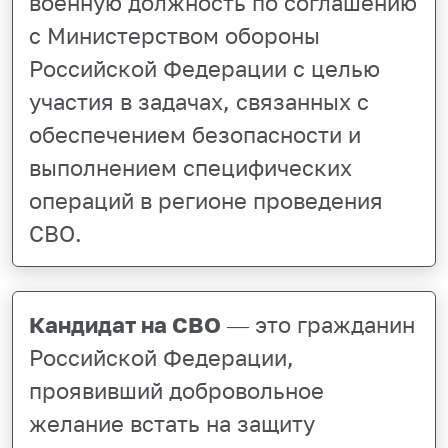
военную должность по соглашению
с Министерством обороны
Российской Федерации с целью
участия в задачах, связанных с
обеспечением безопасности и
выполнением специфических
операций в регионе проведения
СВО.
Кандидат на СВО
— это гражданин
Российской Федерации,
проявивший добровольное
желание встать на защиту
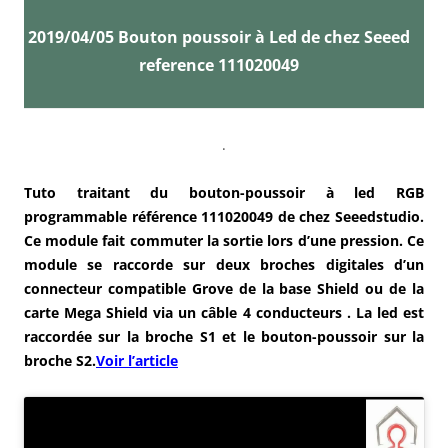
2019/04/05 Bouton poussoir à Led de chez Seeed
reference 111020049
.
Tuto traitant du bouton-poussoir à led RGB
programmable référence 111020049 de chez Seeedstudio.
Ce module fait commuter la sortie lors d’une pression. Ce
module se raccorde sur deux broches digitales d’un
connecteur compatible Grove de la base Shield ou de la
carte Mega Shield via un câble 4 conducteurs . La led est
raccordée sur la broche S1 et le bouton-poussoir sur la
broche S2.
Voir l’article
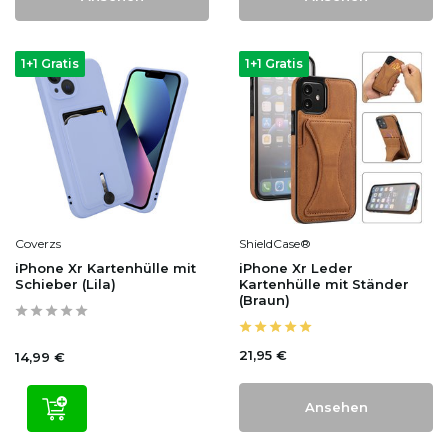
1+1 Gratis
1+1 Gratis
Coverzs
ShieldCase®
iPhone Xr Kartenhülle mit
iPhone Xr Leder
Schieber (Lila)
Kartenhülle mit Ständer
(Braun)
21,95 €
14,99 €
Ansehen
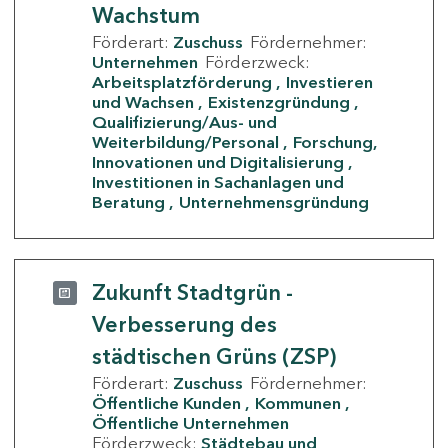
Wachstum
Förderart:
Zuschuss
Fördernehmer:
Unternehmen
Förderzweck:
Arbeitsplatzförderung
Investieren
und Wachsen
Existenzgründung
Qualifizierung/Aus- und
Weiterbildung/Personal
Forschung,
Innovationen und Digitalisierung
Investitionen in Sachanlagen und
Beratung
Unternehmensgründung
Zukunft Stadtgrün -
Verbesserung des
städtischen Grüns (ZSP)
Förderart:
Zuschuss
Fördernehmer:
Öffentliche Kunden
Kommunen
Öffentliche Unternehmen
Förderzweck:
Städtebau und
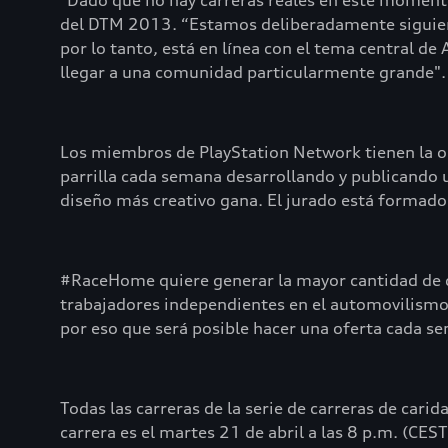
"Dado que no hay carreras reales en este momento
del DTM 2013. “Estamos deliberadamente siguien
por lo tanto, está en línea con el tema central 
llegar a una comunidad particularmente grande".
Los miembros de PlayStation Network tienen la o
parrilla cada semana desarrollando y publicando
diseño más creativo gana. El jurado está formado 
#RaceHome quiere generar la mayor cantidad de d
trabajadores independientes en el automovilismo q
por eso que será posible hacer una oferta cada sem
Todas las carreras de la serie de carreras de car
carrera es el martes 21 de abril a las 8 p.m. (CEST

..............................

--- To do ---
Rewrite the text read from the pictures above as one numbered list with one line per item, covering every record and skipping blank lines. Leave the pictures out of your answer.

--- Answer to this problem ---
1. военную должность по соглашению
2. с Министерством обороны
3. Российской Федерации с целью
4. участия в задачах, связанных с
5. обеспечением безопасности и
6. выполнением специфических
7. операций в регионе проведения
8. СВО.
9. Кандидат на СВО
10. — это гражданин
11. Российской Федерации,
12. проявивший добровольное
13. желание встать на защиту
14. 2019/04/05 Bouton poussoir à Led de chez Seeed
15. reference 111020049
16. .
17. Tuto traitant du bouton-poussoir à led RGB
18. programmable référence 111020049 de chez Seeedstudio.
19. Ce module fait commuter la sortie lors d’une pression. Ce
20. module se raccorde sur deux broches digitales d’un
21. connecteur compatible Grove de la base Shield ou de la
22. carte Mega Shield via un câble 4 conducteurs . La led est
23. raccordée sur la broche S1 et le bouton-poussoir sur la
24. broche S2.
25. Voir l’article
26. 1+1 Gratis
27. 1+1 Gratis
28. Coverzs
29. ShieldCase®
30. iPhone Xr Kartenhülle mit
31. iPhone Xr Leder
32. Schieber (Lila)
33. Kartenhülle mit Ständer
34. (Braun)
35. 21,95 €
36. 14,99 €
37. Ansehen
38. Wachstum
39. Förderart:
40. Zuschuss
41. Fördernehmer:
42. Unternehmen
43. Förderzweck:
44. Arbeitsplatzförderung
45. Investieren
46. und Wachsen
47. Existenzgründung
48. Qualifizierung/Aus- und
49. Weiterbildung/Personal
50. Forschung,
51. Innovationen und Digitalisierung
52. Investitionen in Sachanlagen und
53. Beratung
54. Unternehmensgründung
55. Zukunft Stadtgrün -
56. Verbesserung des
57. städtischen Grüns (ZSP)
58. Förderart:
59. Zuschuss
60. Fördernehmer:
61. Öffentliche Kunden
62. Kommunen
63. Öffentliche Unternehmen
64. Förderzweck:
65. Städtebau und
66. "Dado que no hay carreras reales en este momento
67. del DTM 2013. “Estamos deliberadamente siguien
68. por lo tanto, está en línea con el tema central 
69. llegar a una comunidad particularmente grande".
70. Los miembros de PlayStation Network tienen la o
71. parrilla cada semana desarrollando y publicando
72. diseño más creativo gana. El jurado está formado 
73. #RaceHome quiere generar la mayor cantidad de d
74. trabajadores independientes en el automovilismo q
75. por eso que será posible hacer una oferta cada sem
76. Todas las carreras de la serie de carreras de car
77. carrera es el martes 21 de abril a las 8 p.m. (CEST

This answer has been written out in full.